In fact, one-third of consumers who pay a lot of attention to health and nutrition tend to see fresh produce as playing a central role in their diet, and six-in-ten shoppers purchase fruits and vegetables to deliver on specific health benefits.
This positive association has spurred higher demand for more information about nutrition, health benefits, recommended daily amounts, and other health-centric insights.
Convenient and locally grown
From pre-cut and pre-washed options to grab-and-go and ready-to-serve solutions, convenience remains the top value-add for produce shoppers.
The report found that nearly half of shoppers frequently purchase convenient vegetable (45 percent) and fruit (48 percent) solutions. This popularity among consumers led to value-added fruits and vegetables making up 14.4 percent of total fresh product sales in 2021.

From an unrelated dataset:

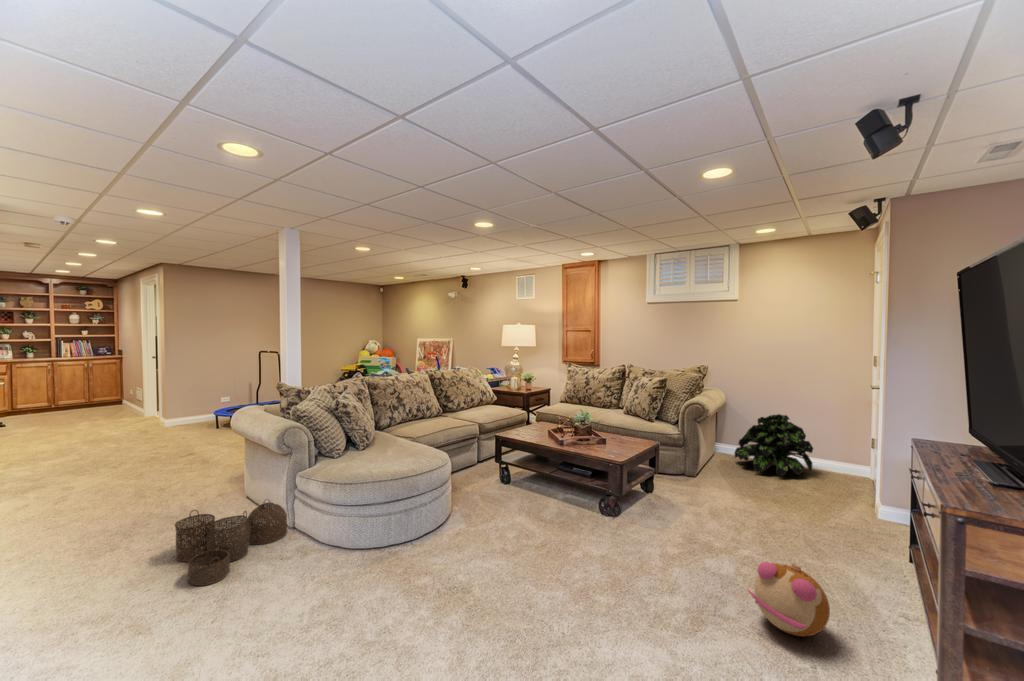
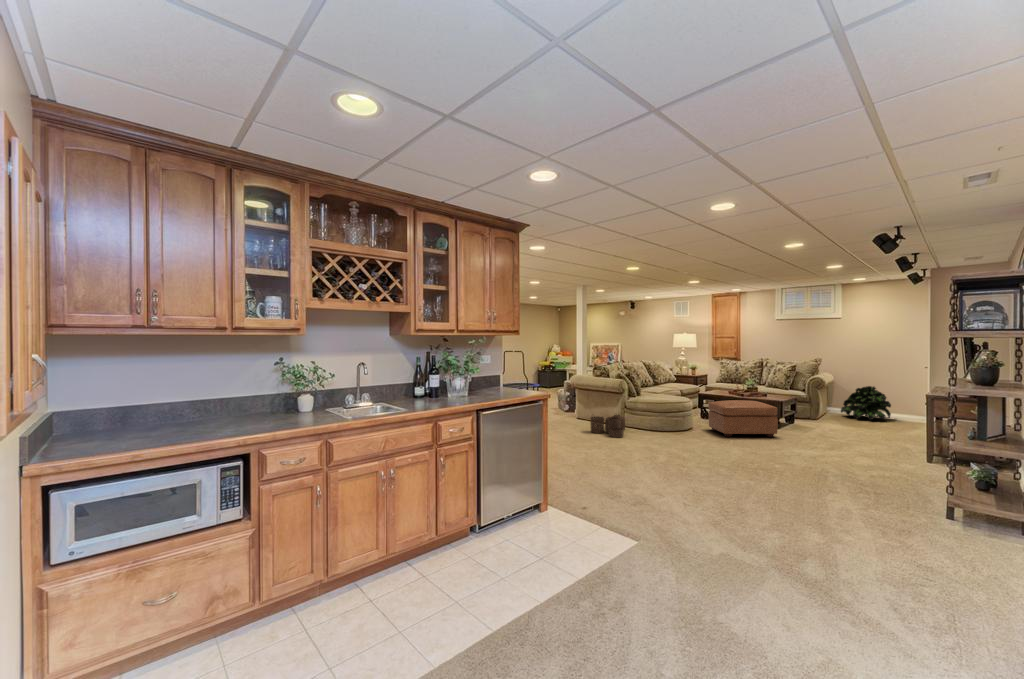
ottoman: none [469,465,593,562] -> present [708,400,778,437]
plush toy: present [748,562,830,636] -> none [853,426,887,452]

The share of shoppers expecting to purchase more value-added produce remains high at 27 percent, while only 5 percent anticipate they will cut down their value-added produce shopping and purchases.
Fifty-six percent of consumers say they want their produce department to carry more fruits and vegetables that are locally grown, followed by grown in the USA (54 percent).
The report said that such distinctions are most effective when paired with specific locally sourced definitions, like a certain mile radius or state lines. However, the definition of the term differs depending on the area of the country in which the shopper lives and the generation to which they belong.
Price concerns regarding produce and food are an item of high concern, even though prices have not grown as much as perceived, and many individuals are not yet doing anything about it. In recent months it has prompted more people to return to in home meals and buying patterns.